One in four SMEs said they were negatively impacted by house prices, according to Scottish Pacific’s latest SME Growth Index. Furthermore, 11% of respondents said house pricing had reduced demand for their products/services and 7% said prices had made their business investments riskier.
The report also found more SMEs are turning away from their main relationship bank to fund their business’s growth, with only 27.1% indicating they would choose that option (down from 38.4% three years ago). However, non-bank funding as a choice had increased 10.8% since 2014, with 21.7% of SMEs indicating it as the first option for funding.
CEO Peter Langham talked to MPA about what opportunities these pressures on SMEs present for brokers.
MPA: How are house prices impacting SMEs, directly or indirectly?
Peter Langham: SME business owners are going to find it increasingly difficult to fund their business using the equity in their homes as fewer business owners are going to have equity in their homes because houses are very expensive to come by and there is increasing debt on those houses. We’ve certainly seen it over the years – more and more companies are coming to us saying I want to fund my business but I don’t want to use my house as the security, they want to build up their own super using the equity in their house, not fund their business.
I think more and more brokers are identifying that that’s not really a sensible thing to do, in terms of using the equity in the home to fund a business when there are alternative funders, such as ourselves, who are willing to fund a business based on the business rather than just the home. I don’t know if they’re stressed about house prices going up but I think they would see underlying pressure in their own ability to fund their business if they haven’t got so much equity in their homes but also underlying pressure on consumer spending if people have got so much debt and there was a change in interest rates.
MPA: With SMEs increasingly turning to non-banks to fund their growth, what opportunities does this present to commercial brokers?

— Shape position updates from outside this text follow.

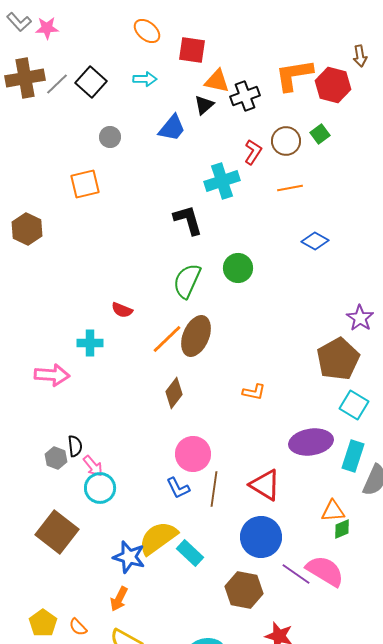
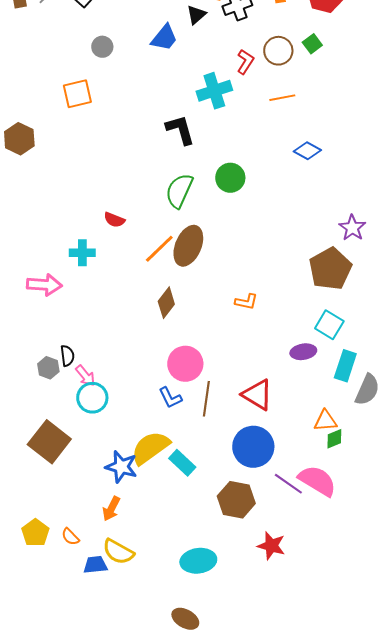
cyan square: (354, 405) -> (329, 325), moved
purple ellipse: (311, 442) -> (303, 352), size x0.6

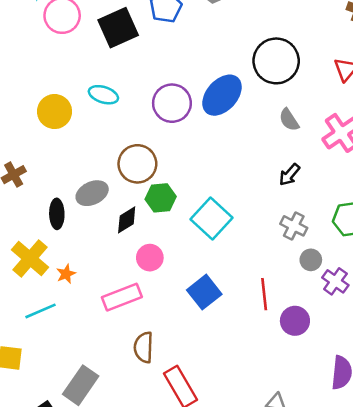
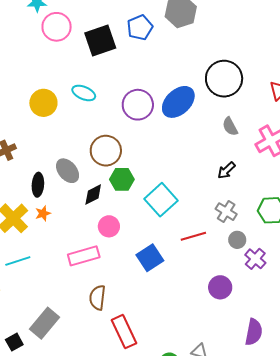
gray ellipse: (92, 193) -> (68, 171), turned 70
orange star: (66, 274) -> (43, 213), moved
red line: (264, 294) -> (193, 236), moved, turned 75

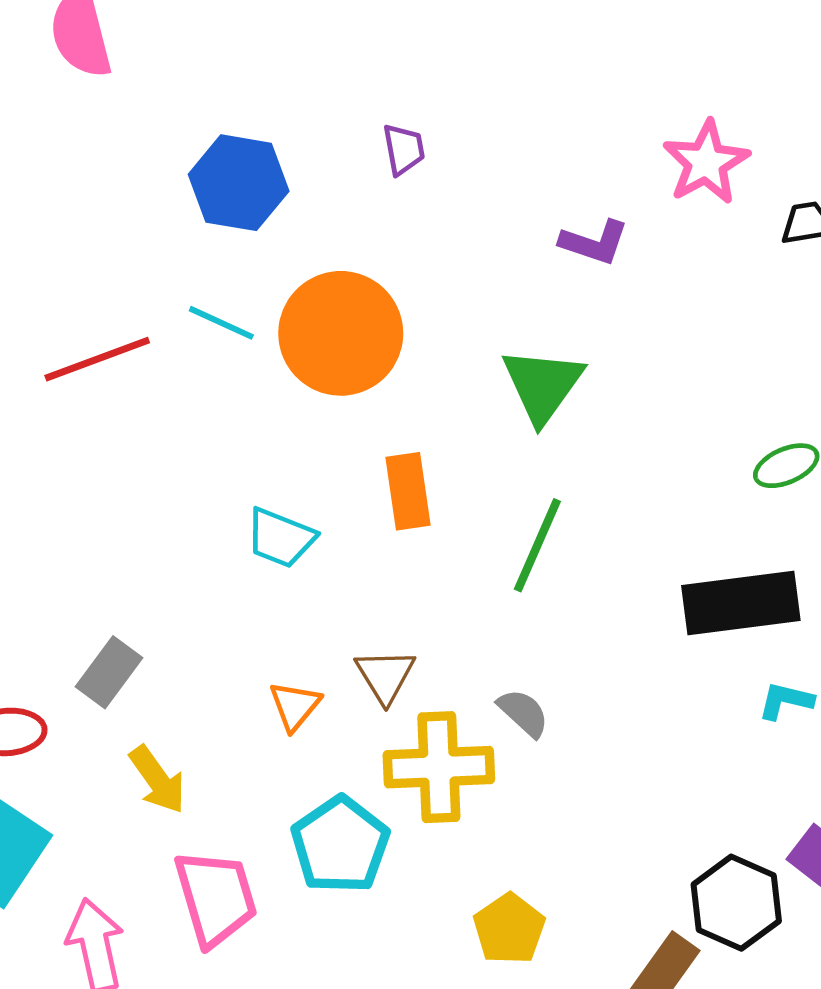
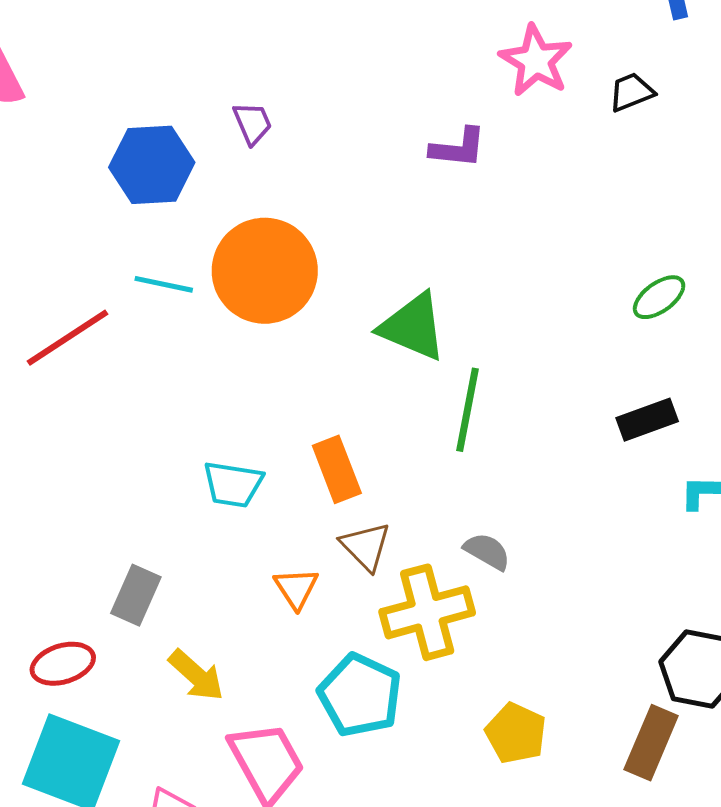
purple trapezoid: (404, 149) -> (252, 123), moved
green triangle: (542, 385) -> (413, 327), moved, turned -30
orange rectangle: (408, 491) -> (337, 469), moved
cyan trapezoid: (281, 538) -> (233, 484), moved
black rectangle: (741, 603) -> (647, 420), size x0.6

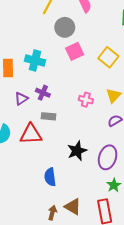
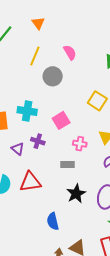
pink square: (75, 51) -> (61, 120), moved
purple triangle: (21, 99) -> (18, 149), turned -40
gray rectangle: (49, 116) -> (68, 164), moved

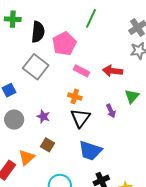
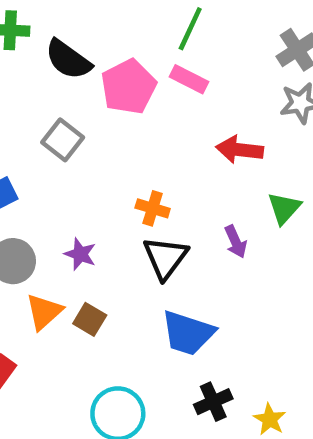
black semicircle: (38, 32) -> (68, 60), turned 120
gray square: (36, 67) -> (63, 140), size x0.7
pink rectangle: (81, 71) -> (189, 79), moved
orange triangle: (27, 157) -> (44, 312), moved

PL: For brokers who deal with residential and commercial, more and more businesses are turning to non-bank funders to fund their business and that’s been a steady trend since we started the survey three years ago. Whether they [consumers] are reluctant or unable or aware of more options – I think that’s where the role of the broker comes in that they need to be totally aware of the alternatives out there for businesses and going to the bank isn’t necessarily always the right option or even if the bank can’t help there are many alternatives such as Scottish Pacific.
We spend a lot of time with lots of brokers, including people who possibly specialise in residential because we know business owners do use brokers to buy a house – we’re introducing our products to those brokers to say ‘look you need to be aware of these as alternatives to normal funding’. You can see for somebody who may concentrate on residential that if they can learn more about the products that people like ourselves can offer, then they can offer more to a wider audience, offer more to their existing clients but also maybe attract new clients to themselves.
MPA: How is Scottish Pacific making it easier for SMEs to access funding?
PL: We’re educating the market and a lot of that is educating brokers but also we continue to develop our products to make them easier for our clients to accept and operate. Business owners/SMEs are time-poor – they’re very busy people and for them to meet all the requirements of bankers is very difficult and the banks just don’t have the product for people who want an easy life. We’re trying to make life easier for these business owners. For finance brokers they just need to be aware of all funding options out there, not just for today but they may need it in the future.